In recent years, new energy-production techniques have attracted attention from the standpoint of environmental issues, and among these techniques a fuel cell has attracted particular interest. The fuel cell converts chemical energy to electric energy through electrochemical reaction of hydrogen and oxygen, attaining high energy utilization efficiency. Therefore, extensive studies have been carried out on realization of fuel cells for public use, industrial use, automobile use, etc.
Fuel cells are categorized in accordance with the type of employed electrolyte, and, among others, a phosphate type, a fused carbonate salt type, a solid oxide type, and a solid polymer type have been known. With regard to hydrogen sources, studies have been conducted on methanol; liquefied natural gas predominantly containing methane; city gas predominantly containing the natural gas; a synthetic liquid fuel produced from natural gas serving as a raw material; and petroleum-derived hydrocarbons such as LPG, naphtha, and kerosene.
Among the aforementioned petroleum-derived hydrocarbons, kerosene is easy to store and handle, and infrastructure of a supply system for kerosene is well developed (e.g., gas stations and shops). Thus, kerosene would advantageously serve as a hydrogen source for use in fuel cells for public use, automobile use, etc.
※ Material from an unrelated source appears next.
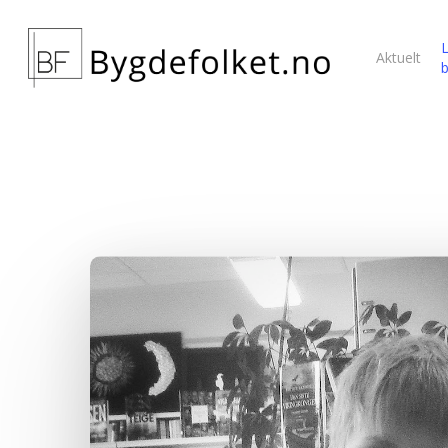
L
Aktuelt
However, as compared with methanol and natural gas, petroleum-derived hydrocarbons problematically have a high sulfur content. In order to produce hydrogen from petroleum-derived hydrocarbons, the hydrocarbons are generally subjected to steam reforming or partial oxidation reforming in the presence of a reforming catalyst. In the course of such reformation, the reforming catalyst is poisoned by sulfur contained in the hydrocarbons. Therefore, from the viewpoint of catalyst life, the hydrocarbons are essentially subjected to desulfurization so as to control the sulfur content to generally 0.2 ppm by weight or lower.
Conventionally, a variety of studies have been carried out on methods for desulfurizing petroleum-derived hydrocarbons. Among them, one known method is hydro-desulfurization by use of a hydro-desulfurization catalyst such as Co-Mo/alumina or Ni-Mo/alumina and a hydrogen sulfide adsorbent such as ZnO, the hydro-desulfurization being effected under normal pressure to 5 MPa and at 200-400° C. However, the above method is directed to removal of sulfur by transformation into hydrogen sulfide through hydro-desulfurization performed under rigorous conditions, and controlling the sulfur content to 0.2 ppm by weight or lower is difficult. Thus, application of the method to desulfurizing petroleum-derived hydrocarbons for use in fuel cells is not encouraged.
From another viewpoint, there have been known nickel-based adsorbents and nickel-copper-based adsorbents serving as desulfurizing agents which can remove sulfur contained in petroleum-derived hydrocarbons through adsorption under mild conditions, without performing hydrorefining, thereby controlling the sulfur content to 0.2 ppm by weight or lower [Japanese Patent Publication (kokoku) Nos. 6-65602, 7-115842, and 7-115843 and Japanese Patent Application Laid-Open (kokai) Nos. 1-188405, 2-275701, 2-204301, 5-70780, 6-80972, 6-91173, and 6-228570 (nickel adsorbents), and Japanese Patent Application Laid-Open (kokai) No. 6-315628 (nickel-copper adsorbent)].
These nickel-based adsorbents and nickel-copper-based adsorbents are advantageously applied, as desulfurizing agents, to petroleum-derived hydrocarbons for use in fuel cells. However, the service life of these adsorbents is still unsatisfactory for use in practice, and conditions for designing adsorbents suitable for desulfurizing petroleum-derived hydrocarbon have not yet been elucidated. Particularly, the above nickel-copper-based adsorbents exhibit unsatisfactory performance for effective desulfurization.